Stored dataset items
○ ○ ○ ○ ○

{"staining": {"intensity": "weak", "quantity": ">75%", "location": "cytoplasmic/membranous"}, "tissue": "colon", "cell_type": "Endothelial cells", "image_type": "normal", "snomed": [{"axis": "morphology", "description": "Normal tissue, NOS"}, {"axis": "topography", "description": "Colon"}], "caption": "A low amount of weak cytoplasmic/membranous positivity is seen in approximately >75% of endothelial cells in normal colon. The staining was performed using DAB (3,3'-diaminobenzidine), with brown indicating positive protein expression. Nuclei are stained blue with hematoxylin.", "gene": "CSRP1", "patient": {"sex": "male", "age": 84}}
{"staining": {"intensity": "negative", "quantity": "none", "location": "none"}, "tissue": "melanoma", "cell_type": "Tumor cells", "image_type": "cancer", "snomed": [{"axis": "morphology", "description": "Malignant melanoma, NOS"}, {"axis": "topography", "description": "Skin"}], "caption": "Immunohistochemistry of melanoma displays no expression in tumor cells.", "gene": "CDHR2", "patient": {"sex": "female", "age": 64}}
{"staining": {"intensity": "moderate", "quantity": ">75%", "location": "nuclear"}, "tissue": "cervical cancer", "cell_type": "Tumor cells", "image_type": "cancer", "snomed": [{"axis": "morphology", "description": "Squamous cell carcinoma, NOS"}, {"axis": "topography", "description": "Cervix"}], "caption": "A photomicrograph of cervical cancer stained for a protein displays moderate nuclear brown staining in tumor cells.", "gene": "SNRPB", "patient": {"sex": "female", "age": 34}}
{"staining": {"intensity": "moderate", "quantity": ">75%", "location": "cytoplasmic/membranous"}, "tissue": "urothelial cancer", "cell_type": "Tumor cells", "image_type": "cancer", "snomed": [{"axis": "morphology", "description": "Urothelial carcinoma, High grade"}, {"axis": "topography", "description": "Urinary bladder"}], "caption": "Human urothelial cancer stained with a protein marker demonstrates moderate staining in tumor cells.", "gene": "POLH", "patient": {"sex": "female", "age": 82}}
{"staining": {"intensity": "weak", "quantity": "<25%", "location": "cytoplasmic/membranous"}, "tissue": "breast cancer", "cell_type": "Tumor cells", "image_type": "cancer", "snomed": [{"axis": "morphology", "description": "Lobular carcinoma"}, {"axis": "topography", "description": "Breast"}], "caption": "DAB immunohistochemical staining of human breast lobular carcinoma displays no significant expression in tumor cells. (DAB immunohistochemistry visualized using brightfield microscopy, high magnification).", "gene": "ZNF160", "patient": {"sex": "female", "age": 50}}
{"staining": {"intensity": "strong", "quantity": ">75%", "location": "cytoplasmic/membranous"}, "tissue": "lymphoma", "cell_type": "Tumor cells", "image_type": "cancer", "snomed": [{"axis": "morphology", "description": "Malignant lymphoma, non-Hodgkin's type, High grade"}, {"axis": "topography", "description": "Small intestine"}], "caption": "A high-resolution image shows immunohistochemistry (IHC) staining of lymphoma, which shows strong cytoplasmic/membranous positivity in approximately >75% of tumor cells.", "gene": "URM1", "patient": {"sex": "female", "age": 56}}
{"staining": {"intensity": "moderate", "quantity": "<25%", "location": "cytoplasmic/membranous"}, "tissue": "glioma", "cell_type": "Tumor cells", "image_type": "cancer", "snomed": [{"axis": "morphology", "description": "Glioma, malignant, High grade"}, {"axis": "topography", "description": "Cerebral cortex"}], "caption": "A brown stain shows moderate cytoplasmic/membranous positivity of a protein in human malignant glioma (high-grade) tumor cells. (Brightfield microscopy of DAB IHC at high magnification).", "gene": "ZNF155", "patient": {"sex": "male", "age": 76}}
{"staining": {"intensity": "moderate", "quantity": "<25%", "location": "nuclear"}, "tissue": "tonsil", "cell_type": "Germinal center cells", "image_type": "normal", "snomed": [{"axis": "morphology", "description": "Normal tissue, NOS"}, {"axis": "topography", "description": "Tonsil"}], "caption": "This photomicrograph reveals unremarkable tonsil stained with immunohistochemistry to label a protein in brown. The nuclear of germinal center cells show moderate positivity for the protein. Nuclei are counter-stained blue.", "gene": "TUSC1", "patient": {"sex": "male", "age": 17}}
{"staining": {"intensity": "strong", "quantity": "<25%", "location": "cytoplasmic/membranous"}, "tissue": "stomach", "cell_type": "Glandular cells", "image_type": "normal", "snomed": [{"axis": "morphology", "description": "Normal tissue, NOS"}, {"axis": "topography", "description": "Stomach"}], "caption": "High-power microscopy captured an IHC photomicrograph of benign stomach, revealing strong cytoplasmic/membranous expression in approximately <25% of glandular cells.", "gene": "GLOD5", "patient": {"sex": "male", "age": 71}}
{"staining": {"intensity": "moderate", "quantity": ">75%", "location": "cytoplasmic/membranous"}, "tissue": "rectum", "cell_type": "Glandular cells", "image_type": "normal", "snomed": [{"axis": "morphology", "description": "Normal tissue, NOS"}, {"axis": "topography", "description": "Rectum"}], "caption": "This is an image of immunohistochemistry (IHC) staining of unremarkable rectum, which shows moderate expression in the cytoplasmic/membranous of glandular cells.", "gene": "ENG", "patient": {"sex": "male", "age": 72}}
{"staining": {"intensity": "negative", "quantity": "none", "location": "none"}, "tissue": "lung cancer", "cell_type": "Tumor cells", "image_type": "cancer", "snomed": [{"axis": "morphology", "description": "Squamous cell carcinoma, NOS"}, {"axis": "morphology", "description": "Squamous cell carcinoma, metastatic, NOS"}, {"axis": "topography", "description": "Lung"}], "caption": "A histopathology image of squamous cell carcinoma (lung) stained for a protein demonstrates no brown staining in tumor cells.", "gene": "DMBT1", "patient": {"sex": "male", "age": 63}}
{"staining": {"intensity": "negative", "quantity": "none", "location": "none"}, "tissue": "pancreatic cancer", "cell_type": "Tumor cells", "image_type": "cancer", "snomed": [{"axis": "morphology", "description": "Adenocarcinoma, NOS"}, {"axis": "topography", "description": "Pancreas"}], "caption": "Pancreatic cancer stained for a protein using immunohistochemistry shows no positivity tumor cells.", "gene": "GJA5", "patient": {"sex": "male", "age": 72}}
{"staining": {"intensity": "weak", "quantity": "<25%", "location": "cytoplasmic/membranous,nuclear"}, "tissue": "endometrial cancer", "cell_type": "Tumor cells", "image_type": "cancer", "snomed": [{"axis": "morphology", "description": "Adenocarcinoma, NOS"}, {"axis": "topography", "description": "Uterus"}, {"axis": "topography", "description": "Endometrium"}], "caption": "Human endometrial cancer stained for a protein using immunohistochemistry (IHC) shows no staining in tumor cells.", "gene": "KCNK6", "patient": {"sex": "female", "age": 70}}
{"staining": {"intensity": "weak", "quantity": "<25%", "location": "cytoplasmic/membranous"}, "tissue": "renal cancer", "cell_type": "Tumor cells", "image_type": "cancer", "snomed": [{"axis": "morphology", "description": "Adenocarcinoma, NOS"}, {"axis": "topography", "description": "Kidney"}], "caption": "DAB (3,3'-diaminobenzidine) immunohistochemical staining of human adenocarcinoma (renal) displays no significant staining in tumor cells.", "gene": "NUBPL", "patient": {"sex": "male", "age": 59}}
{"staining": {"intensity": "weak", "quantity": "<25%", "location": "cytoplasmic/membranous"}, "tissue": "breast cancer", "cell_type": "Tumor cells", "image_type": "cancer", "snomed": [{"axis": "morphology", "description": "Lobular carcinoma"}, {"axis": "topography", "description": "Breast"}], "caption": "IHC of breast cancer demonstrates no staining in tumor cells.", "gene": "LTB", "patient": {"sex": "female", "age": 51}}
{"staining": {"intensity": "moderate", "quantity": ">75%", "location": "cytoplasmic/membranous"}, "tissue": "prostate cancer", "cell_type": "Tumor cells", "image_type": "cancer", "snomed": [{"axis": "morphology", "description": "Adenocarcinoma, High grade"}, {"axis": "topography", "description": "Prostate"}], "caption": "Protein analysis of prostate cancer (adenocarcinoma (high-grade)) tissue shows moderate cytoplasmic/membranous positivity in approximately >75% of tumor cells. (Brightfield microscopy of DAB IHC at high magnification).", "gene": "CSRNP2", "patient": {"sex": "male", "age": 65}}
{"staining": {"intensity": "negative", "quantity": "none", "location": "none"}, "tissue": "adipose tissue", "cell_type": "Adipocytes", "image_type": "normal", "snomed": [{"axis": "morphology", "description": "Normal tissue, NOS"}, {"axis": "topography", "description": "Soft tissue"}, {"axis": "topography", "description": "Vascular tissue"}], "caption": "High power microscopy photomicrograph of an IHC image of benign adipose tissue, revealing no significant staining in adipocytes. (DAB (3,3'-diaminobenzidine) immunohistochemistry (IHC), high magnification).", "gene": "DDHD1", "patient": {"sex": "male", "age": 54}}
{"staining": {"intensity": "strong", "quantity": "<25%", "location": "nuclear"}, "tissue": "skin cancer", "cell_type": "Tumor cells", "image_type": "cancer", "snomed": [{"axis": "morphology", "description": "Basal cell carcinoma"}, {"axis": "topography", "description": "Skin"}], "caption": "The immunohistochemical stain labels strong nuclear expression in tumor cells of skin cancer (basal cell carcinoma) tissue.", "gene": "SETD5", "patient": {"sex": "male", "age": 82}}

○ ○ ○ ○ ○

▶ _REQUIRED ACTION_
The entries above hold the needed span. Transcribe exactly the lines from the one with "using immunohistochemistry shows" to the one with "(3,3'-diaminobenzidine) immunohistochemical staining", both included.

▶ _EXERCISE OUTPUT_
{"staining": {"intensity": "negative", "quantity": "none", "location": "none"}, "tissue": "pancreatic cancer", "cell_type": "Tumor cells", "image_type": "cancer", "snomed": [{"axis": "morphology", "description": "Adenocarcinoma, NOS"}, {"axis": "topography", "description": "Pancreas"}], "caption": "Pancreatic cancer stained for a protein using immunohistochemistry shows no positivity tumor cells.", "gene": "GJA5", "patient": {"sex": "male", "age": 72}}
{"staining": {"intensity": "weak", "quantity": "<25%", "location": "cytoplasmic/membranous,nuclear"}, "tissue": "endometrial cancer", "cell_type": "Tumor cells", "image_type": "cancer", "snomed": [{"axis": "morphology", "description": "Adenocarcinoma, NOS"}, {"axis": "topography", "description": "Uterus"}, {"axis": "topography", "description": "Endometrium"}], "caption": "Human endometrial cancer stained for a protein using immunohistochemistry (IHC) shows no staining in tumor cells.", "gene": "KCNK6", "patient": {"sex": "female", "age": 70}}
{"staining": {"intensity": "weak", "quantity": "<25%", "location": "cytoplasmic/membranous"}, "tissue": "renal cancer", "cell_type": "Tumor cells", "image_type": "cancer", "snomed": [{"axis": "morphology", "description": "Adenocarcinoma, NOS"}, {"axis": "topography", "description": "Kidney"}], "caption": "DAB (3,3'-diaminobenzidine) immunohistochemical staining of human adenocarcinoma (renal) displays no significant staining in tumor cells.", "gene": "NUBPL", "patient": {"sex": "male", "age": 59}}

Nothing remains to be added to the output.